In the UK in the 1940s, in Roman Wall country where cattle husbandry involving grazing had been practiced since the stone age, folklore was to eat beef daily for a long healthy life. Modern data bases of disease and death indicate that cancers and heart disease were in less than 3% of the population a century ago, even in coal- industry societies. Today it is over 60%. The only real difference is the decline of grass-fed red meat fats, replaced by industrially processed plant/ grain based sugars and grain-fed fats.
Since the discovery of the health benefits of omega 3 and 6 essential fats in balance, it is apparent to me that such fats in meat and milk concentrated by grazing the greens of the land are anti cancer and anti inflammatory as they have been throughout our evolution.
Analysis on our grazing cattle in 1996 indicated the concentration of these health fats at up to 10 fold those in grain-fed meats. My research since convinces me that the healthiest possible diet is centered around the nutrient density of grazing ruminant fats of the land. I can trace the causes of death in my own family, back over 400 years, with no heart disease or cancers, even in the coal mining side of family, with a diet of beef, butter, cheese and brassicas, such as cabbage, garden greens in season as daily fare. I have come to believe that the healthiest diet is centered around grass-fed ruminant meats, and bone broths, supplemented for variety with sulphur greens – basically boiled beef and cabbage of old.
Prior to discovering the health benefits of fattened grazing cattle in 1996, I had been grain fattening and a lifelong heavy smoker, overweight and developing arthritis. The pain of arthritis focused my research and I quit smoking. In 2003, we went 100% grass fed and I re-discovered the benefits of beef knuckle and marrow bone broth from grass-fed beef.

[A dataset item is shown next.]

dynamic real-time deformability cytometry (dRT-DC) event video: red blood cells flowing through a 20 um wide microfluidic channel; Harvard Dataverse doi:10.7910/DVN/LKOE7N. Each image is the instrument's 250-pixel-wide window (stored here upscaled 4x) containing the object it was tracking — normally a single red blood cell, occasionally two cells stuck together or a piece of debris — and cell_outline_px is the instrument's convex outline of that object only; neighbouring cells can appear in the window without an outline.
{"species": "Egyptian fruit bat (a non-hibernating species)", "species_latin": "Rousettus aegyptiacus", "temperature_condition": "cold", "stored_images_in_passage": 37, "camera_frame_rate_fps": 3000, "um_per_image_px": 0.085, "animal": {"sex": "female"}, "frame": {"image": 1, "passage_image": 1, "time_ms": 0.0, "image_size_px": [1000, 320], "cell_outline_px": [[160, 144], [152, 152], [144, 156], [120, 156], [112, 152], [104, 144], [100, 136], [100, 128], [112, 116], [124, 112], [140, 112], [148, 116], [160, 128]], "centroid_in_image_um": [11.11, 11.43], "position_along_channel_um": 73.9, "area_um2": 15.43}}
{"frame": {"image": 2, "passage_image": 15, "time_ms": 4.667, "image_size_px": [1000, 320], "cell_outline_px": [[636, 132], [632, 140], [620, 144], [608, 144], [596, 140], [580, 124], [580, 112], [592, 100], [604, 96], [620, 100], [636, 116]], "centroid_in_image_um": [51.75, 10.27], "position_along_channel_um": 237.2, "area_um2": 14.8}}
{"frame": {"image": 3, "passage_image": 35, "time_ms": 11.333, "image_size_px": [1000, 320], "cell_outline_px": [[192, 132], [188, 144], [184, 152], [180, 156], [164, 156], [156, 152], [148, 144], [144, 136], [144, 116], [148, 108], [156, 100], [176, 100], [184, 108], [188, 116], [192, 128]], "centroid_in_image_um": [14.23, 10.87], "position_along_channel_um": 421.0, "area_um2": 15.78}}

In my 75th year, I am now healthier than in my 65th year with no arthritis pain and the reputed blood health of someone in their 30’s when last tested at age 72. Ten years earlier, I had developing arthritis and was pre-diabetic according to my doctor, who at the time recommended I stop eating red meat.
I have done the opposite and stopped eating chicken, pork and other meats except for a little fish now and again. I know this is all anecdotal but it supports the low-carb diets doctors such as Dr Gary Fettke are recognising.
I am convinced by my research into evolving science, life experience and the evidence of animal fats in human diets, as collated in The Big Fat Surprise by Nina Teicholz, that grassland and grazing animal husbandry is the sustainable healthy future of land, crops, carbon recycling and human reproduction and sound health, as in the past. It really is “back to the future”.